Le cerveau vide, il fit quelques pas dans l’entrée. La chula vint le relancer et il l’envoya grossièrement promener. Il entendit un bruit de moteur dans la petite rue tranquille, alla à la fenêtre et écarta les rideaux. À travers le massif de fleurs, il aperçut une voiture blanche et noire de la police.
Chapitre XX
Les deux policiers du control politico contemplèrent d’un air goguenard le petit homme chauve, blême et visiblement terrorisé qui leur ouvrait la grille. C’était toujours amusant de voir un gringo en position de faiblesse.
Le chef, avec un gilet de laine, une petite moustache et les cheveux ondulés, demanda :
— Señor Klaus Muller ?
— C’est moi.
Le Bolivien eut un sourire cauteleux et ironique, désignant la Ford noire et blanche.
— Puis-je prier Votre Grâce de nous accompagner ?
Le second policier, maigre et hargneux, achevait d’arracher un morceau de testicule de taureau coincé dans une de ses dents gâtées. Ce petit homme blafard ne l’intimidait pas du tout.
— Où m’emmenez-vous ? demanda l’Allemand d’une voix tendue.
— Que Votre Grâce ne se tracasse pas, c’est une formalité, une simple formalité. Mais les ordres du major Hugo Gomez sont formels. Il faut que vous vous joigniez à nous.
Ces civilités minutieuses et creuses ne disaient rien qui vaille à Klaus Heinkel. Il hésita.
Le policier ouvrit la porte de la voiture. Une fois qu’il serait monté, c’était fini.
— Je passerai cet après-midi, dit Klaus Heinkel. J’ai à faire maintenant.
Il avait tiré de sa poche deux billets de cent pesos. C’était le test. Le regard du policier en chandail brilla.
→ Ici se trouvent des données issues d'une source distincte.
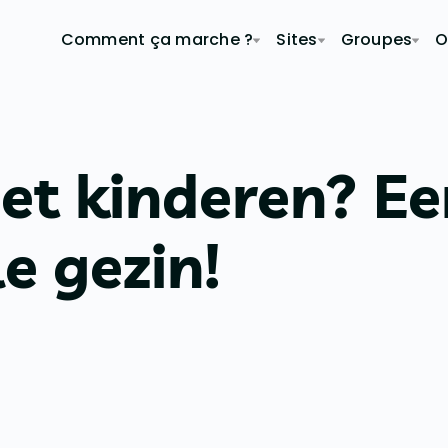
Comment ça marche ?
Sites
Groupes
O
et kinderen? Ee
e gezin!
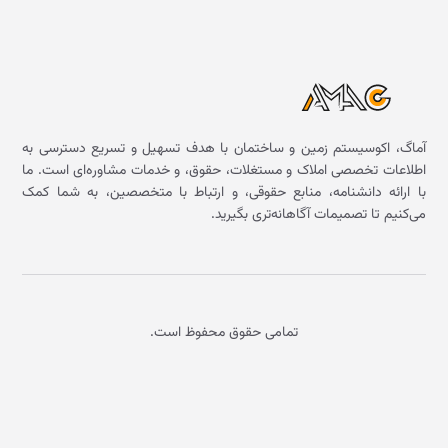
آماگ، اکوسیستم زمین و ساختمان با هدف تسهیل و تسریع دسترسی به
اطلاعات تخصصی املاک و مستغلات، حقوق، و خدمات مشاوره‌ای است. ما
با ارائه دانشنامه، منابع حقوقی، و ارتباط با متخصصین، به شما کمک
می‌کنیم تا تصمیمات آگاهانه‌تری بگیرید.
تمامی حقوق محفوظ است.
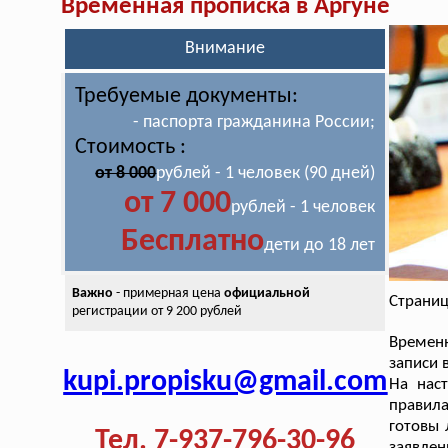
Временная прописка в Аргуне
Внимание
Требуемые документы:
- паспорта гражданина России;
Стоимость :
от 8 000
рублей - 1 человек (90 дней)
от 7 000
рублей - 1 человек
Бесплатно
дети до 18 лет
Важно
- примерная цена
официальной
Страниц
регистрации от 9 200 рублей
Временн
записи 
kupi.propisku@gmail.com
На нас
правил
готовы 
Тел. 7-937-796-30-96
заявлен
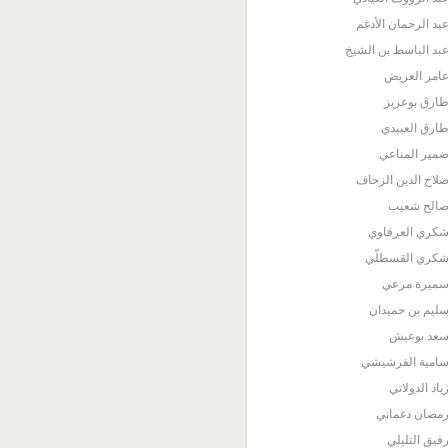
بد الرحمان الأدغم
بد الباسط بن الشيخ
امر العريض
ارق بوعزيز
ارق العبيدي
مير المناعي
لاح الدين الزحاف
الح شعيب
كري العرفاوي
كري القسطلّي
ميرة مرعي
ليم بن حميدان
عد بوعيش
امية الفرشيشي
ياد الدولاتي
مضان دغماني
فيق التليلي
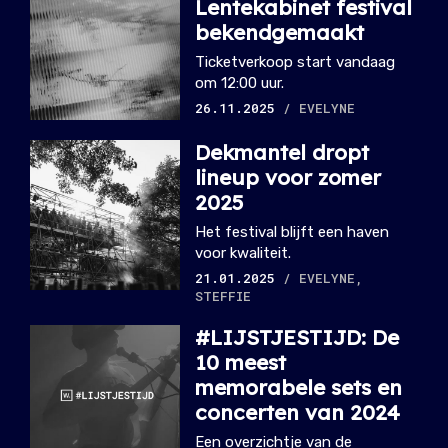
Lentekabinet festival
bekendgemaakt
Ticketverkoop start vandaag
om 12:00 uur.
26.11.2025
/ EVELYNE
Dekmantel dropt
lineup voor zomer
2025
Het festival blijft een haven
voor kwaliteit.
21.01.2025
/ EVELYNE,
STEFFIE
#LIJSTJESTIJD: De
10 meest
memorabele sets en
concerten van 2024
Een overzichtje van de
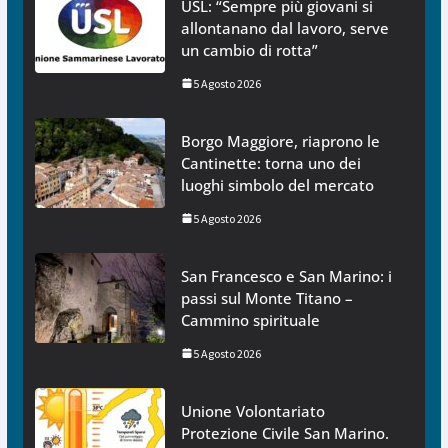
USL: “Sempre più giovani si
allontanano dal lavoro, serve
un cambio di rotta”
5 Agosto 2026
Borgo Maggiore, riaprono le
Cantinette: torna uno dei
luoghi simbolo del mercato
5 Agosto 2026
San Francesco e San Marino: i
passi sul Monte Titano –
Cammino spirituale
5 Agosto 2026
Unione Volontariato
Protezione Civile San Marino.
Il allongea la main, prit les billets et leva les yeux au ciel :
— Dieu m’est témoin que je suis l’ami de Votre Grâce, à la vie, à la mort… Mais le devoir est le devoir, Votre Grâce doit venir avec nous sur-le-champ.
Klaus Heinkel sourit mécaniquement. Il fit un nouveau geste vers sa poche, tendant toute sa volonté pour que le mouvement de son bras évoque l’idée d’un nouveau pourboire.
Le policier en chandail se rapprocha, alléché. Il souriait encore à Klaus Heinkel quand la main de ce dernier jaillit hors de sa poche. Il y eut un éclair blanc et la gorge du Bolivien se transforma en une fontaine de sang. Hébété et stupide, l’homme y porta les deux mains, sans pouvoir dire un mot, les cordes vocales sectionnées. Le sang giclait à flot des carotides.
L’autre avait abandonné son cure-dents et luttait fiévreusement pour sortir son pistolet de son étui. Klaus Heinkel fut sur lui en une fraction de seconde. Un coup de genou très sec dans le bas-ventre plia le policier en deux. De la main gauche, Heinkel crocha dans les cheveux gras de brillantine et lui releva la tête. De nouveau, le bistouri luit au soleil quand il le promena sous le menton de l’autre. Cela fit un bruit gluant, comme une ventouse qui se décolle.